By Samuel Francis, Tribune Media Services, Inc

June 1994 – The saga of the lesbian camp in Ovett, Mississippi, continues apace, only nowadays with somewhat less moralizing by the national news media. Until a few weeks ago, when Attorney General Janet Reno dispatched federal investigators to find out what evil lurked in the hearts of the locals, the press presented the Ovett story as a typical moral melodrama of the Gothic South.

At first glance – why would you expect the national press to give it more? – the saga looked like just that. In the remote small town of Ovett, two Sapphic sisters set up shop to offer the therapeutic goop such misfits crave. “Camp Sister Spirit,” as the pair called their former pig farm, offered seminars on the wickedness of sexism, racism and homophobia and drew in “womyn,” as they liked to spell it, to be drilled in the evils of male dominance.

On the saga’s other side stood The Town, a dark hive of Bible-thumping bigots and incest-bred ignoramuses boiling up the tar pits for the hapless pair of “lovers.” Shots were fired at brave, isolated Camp Sister Spirit; a female dog was slain and its corpse draped over the camp’s mailbox; threats were received. When the lesbians’ allies in the National Gay and Lesbian Task Force persuaded their (spiritual) sister, Reno, to interfere, the A.G. wrote breathlessly, “I consider the threat of violence to be real.”

But now, as it turns out, the threat may not be quite as real as she imagined. Local law enforcement says the deceased canine was never draped over the mailbox but simply lay in a ditch near the lavender-painted front gate of the Camp, nor had the dog been shot or mutilated in any way.

The mailbox, it’s true, did have a sanitary napkin stuck to its side and a bullet hole in it, but anyone who drives through the rural South knows no road sign or mailbox is quite complete without at least one bullet hole. Sticking sanitary napkins to mailboxes is not, as far as I know, a Southern custom, but no big deal anyway.

As for the “shots” the “sisters” claimed they frequently heard in the area, the locals say they probably came from hunters.

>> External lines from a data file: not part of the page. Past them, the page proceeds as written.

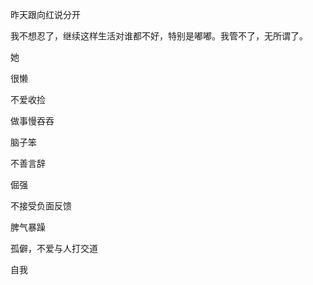 昨天跟向红说分开

我不想忍了，继续这样生活对谁都不好，特别是嘟嘟。我管不了，无所谓了。

她

很懒

不爱收捡

做事慢吞吞

脑子笨

不善言辞

倔强

不接受负面反馈

脾气暴躁

孤僻，不爱与人打交道

自我
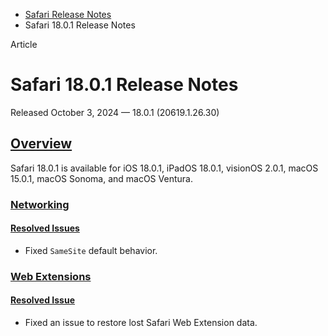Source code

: - [Safari Release Notes](https://developer.apple.com/documentation/safari-release-notes)
- Safari 18.0.1 Release Notes

Article

# Safari 18.0.1 Release Notes

Released October 3, 2024 — 18.0.1 (20619.1.26.30)

## [Overview](https://developer.apple.com/documentation/safari-release-notes/safari-18_0_1-release-notes#Overview)

Safari 18.0.1 is available for iOS 18.0.1, iPadOS 18.0.1, visionOS 2.0.1, macOS 15.0.1, macOS Sonoma, and macOS Ventura.

### [Networking](https://developer.apple.com/documentation/safari-release-notes/safari-18_0_1-release-notes#Networking)

#### [Resolved Issues](https://developer.apple.com/documentation/safari-release-notes/safari-18_0_1-release-notes#Resolved-Issues)

- Fixed `SameSite` default behavior.

### [Web Extensions](https://developer.apple.com/documentation/safari-release-notes/safari-18_0_1-release-notes#Web-Extensions)

#### [Resolved Issue](https://developer.apple.com/documentation/safari-release-notes/safari-18_0_1-release-notes#Resolved-Issue)

- Fixed an issue to restore lost Safari Web Extension data.
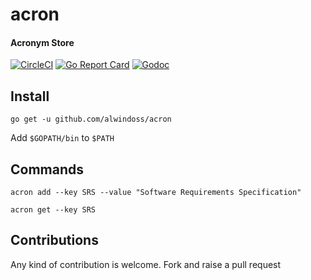 # acron

#### Acronym Store
[![CircleCI](https://circleci.com/gh/alwindoss/acron.svg?style=svg)](https://circleci.com/gh/alwindoss/acron)
[![Go Report Card](https://goreportcard.com/badge/github.com/alwindoss/acron)](https://goreportcard.com/report/github.com/alwindoss/acron)
[![Godoc](https://godoc.org/github.com/alwindoss/acron?status.svg)](https://godoc.org/github.com/alwindoss/acron)
## Install
 `go get -u github.com/alwindoss/acron`

 Add `$GOPATH/bin` to `$PATH`

## Commands
 `acron add --key SRS --value "Software Requirements Specification"`
 
 `acron get --key SRS`

## Contributions
 Any kind of contribution is welcome. Fork and raise a pull request
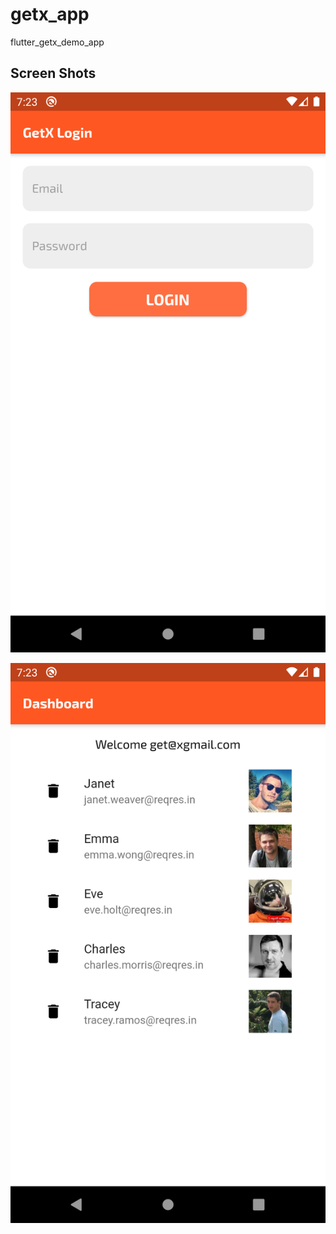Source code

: # getx_app

flutter_getx_demo_app

## Screen Shots
![A Flutter Resources App using Futter ](https://github.com/JaveedIshaq/flutter_getx_demo_app/blob/master/getx_app_loginview.png?raw=true?raw=true)

![A Flutter Resources App using Futter ](https://github.com/JaveedIshaq/flutter_getx_demo_app/blob/master/getx_app_homeview.png?raw=true?raw=true)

Meanwhile, the lesbians are reported to have stocked up on guns themselves. How much these “womyn” or whatever they are know about guns is not clear, and it wouldn’t be too surprising if one of them blew her own foot off.

The brute fact is that the two lesbians are awfully hard put to show they’re in any danger at all apart from pranks that suggest in just how much contempt the community holds them. Even the lesbians’ own sympathizers can’t find what they expected. An AIDS activist who helped them set up the camp told the New York Times last month he expected to find in Ovett’s First Baptist Church “an extremely rigid Klan-country mentality. Instead, I found what seemed like a genuinely caring congregation. They just seem to have a blind spot on this issue that’s really sad and disturbing.”

That “blind spot,” of course, is the community’s religiously based belief that homosexuality is wrong and that the “sisters’” aggressive display of their sexuality rips a deep rent in the community’s normative fabric. One local woman, also quoted by the Times, says, “I have lived here my whole life, and there are gay couples here, and everyone knows it. The difference is they don’t go around hugging and kissing and holding hands and going on TV to talk about it on Oprah like these people are doing. I don’t want my children exposed to that. I don’t think anybody does.”

First Baptist pastor Rev. John Allen says much the same. “They said from the first, they’re loud and they’re proud and they want to bring about changes. Well, we don’t see the kind of changes they want as positive.” No one, including the pastor, approves of using violence against the “sisters.” “We completely condemn these kind of acts as immoral,” he says. The local sheriff insists, “We’ve told them time and again, ‘You call and we’re coming.’ We have responded to their calls, but there’s no pleasing them.”

What we have in Ovett, in short, so far from the morality tale of embattled progressivists the national media at first created and Reno was quickly swilled into swallowing, is quite different.

What we have is a community whose moral culture is under assault from two social and sexual misfits and their allies, the federal leviathan and the cultural elite in the national media. The real victims in Ovett are not the uninvited and unwanted lesbian intruders, but the law-abiding community against which their own government is preparing to wage war.